- [Records for processing]
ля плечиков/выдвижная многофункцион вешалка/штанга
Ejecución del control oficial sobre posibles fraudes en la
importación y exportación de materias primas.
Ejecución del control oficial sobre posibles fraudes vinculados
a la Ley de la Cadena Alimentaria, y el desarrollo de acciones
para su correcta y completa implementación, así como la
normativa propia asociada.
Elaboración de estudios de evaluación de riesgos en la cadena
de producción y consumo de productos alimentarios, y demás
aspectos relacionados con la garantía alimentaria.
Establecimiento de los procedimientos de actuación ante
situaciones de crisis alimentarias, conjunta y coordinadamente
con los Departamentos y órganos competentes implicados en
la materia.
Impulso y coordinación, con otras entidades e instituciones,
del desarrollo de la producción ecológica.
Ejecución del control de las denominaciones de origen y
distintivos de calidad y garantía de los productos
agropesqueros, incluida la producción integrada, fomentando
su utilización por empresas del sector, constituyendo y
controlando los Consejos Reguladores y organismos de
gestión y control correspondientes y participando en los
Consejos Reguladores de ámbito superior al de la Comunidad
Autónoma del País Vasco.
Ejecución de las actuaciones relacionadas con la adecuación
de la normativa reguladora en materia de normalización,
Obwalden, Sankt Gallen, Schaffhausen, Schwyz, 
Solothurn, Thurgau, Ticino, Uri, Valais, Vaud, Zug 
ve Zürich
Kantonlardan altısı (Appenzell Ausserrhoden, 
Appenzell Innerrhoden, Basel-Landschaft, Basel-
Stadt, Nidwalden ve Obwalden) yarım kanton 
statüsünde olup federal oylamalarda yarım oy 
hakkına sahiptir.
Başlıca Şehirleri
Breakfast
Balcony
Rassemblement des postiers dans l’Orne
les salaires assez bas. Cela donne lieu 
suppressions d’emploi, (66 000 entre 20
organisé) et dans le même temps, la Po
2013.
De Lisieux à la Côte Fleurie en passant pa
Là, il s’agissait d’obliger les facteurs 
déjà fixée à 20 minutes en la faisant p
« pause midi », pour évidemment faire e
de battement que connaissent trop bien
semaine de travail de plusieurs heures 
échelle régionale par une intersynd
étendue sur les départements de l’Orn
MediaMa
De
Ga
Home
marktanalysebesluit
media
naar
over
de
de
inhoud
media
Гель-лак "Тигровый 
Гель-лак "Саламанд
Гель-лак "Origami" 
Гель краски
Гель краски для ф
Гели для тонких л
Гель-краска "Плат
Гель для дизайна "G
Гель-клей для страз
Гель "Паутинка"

- [Task prompt] Give back the lines of the data exactly as they are written, from the first line through the line containing "statüsünde olup federal oylamalarda yarım oy".

- [Task answer]
ля плечиков/выдвижная многофункцион вешалка/штанга
Ejecución del control oficial sobre posibles fraudes en la
importación y exportación de materias primas.
Ejecución del control oficial sobre posibles fraudes vinculados
a la Ley de la Cadena Alimentaria, y el desarrollo de acciones
para su correcta y completa implementación, así como la
normativa propia asociada.
Elaboración de estudios de evaluación de riesgos en la cadena
de producción y consumo de productos alimentarios, y demás
aspectos relacionados con la garantía alimentaria.
Establecimiento de los procedimientos de actuación ante
situaciones de crisis alimentarias, conjunta y coordinadamente
con los Departamentos y órganos competentes implicados en
la materia.
Impulso y coordinación, con otras entidades e instituciones,
del desarrollo de la producción ecológica.
Ejecución del control de las denominaciones de origen y
distintivos de calidad y garantía de los productos
agropesqueros, incluida la producción integrada, fomentando
su utilización por empresas del sector, constituyendo y
controlando los Consejos Reguladores y organismos de
gestión y control correspondientes y participando en los
Consejos Reguladores de ámbito superior al de la Comunidad
Autónoma del País Vasco.
Ejecución de las actuaciones relacionadas con la adecuación
de la normativa reguladora en materia de normalización,
Obwalden, Sankt Gallen, Schaffhausen, Schwyz, 
Solothurn, Thurgau, Ticino, Uri, Valais, Vaud, Zug 
ve Zürich
Kantonlardan altısı (Appenzell Ausserrhoden, 
Appenzell Innerrhoden, Basel-Landschaft, Basel-
Stadt, Nidwalden ve Obwalden) yarım kanton 
statüsünde olup federal oylamalarda yarım oy 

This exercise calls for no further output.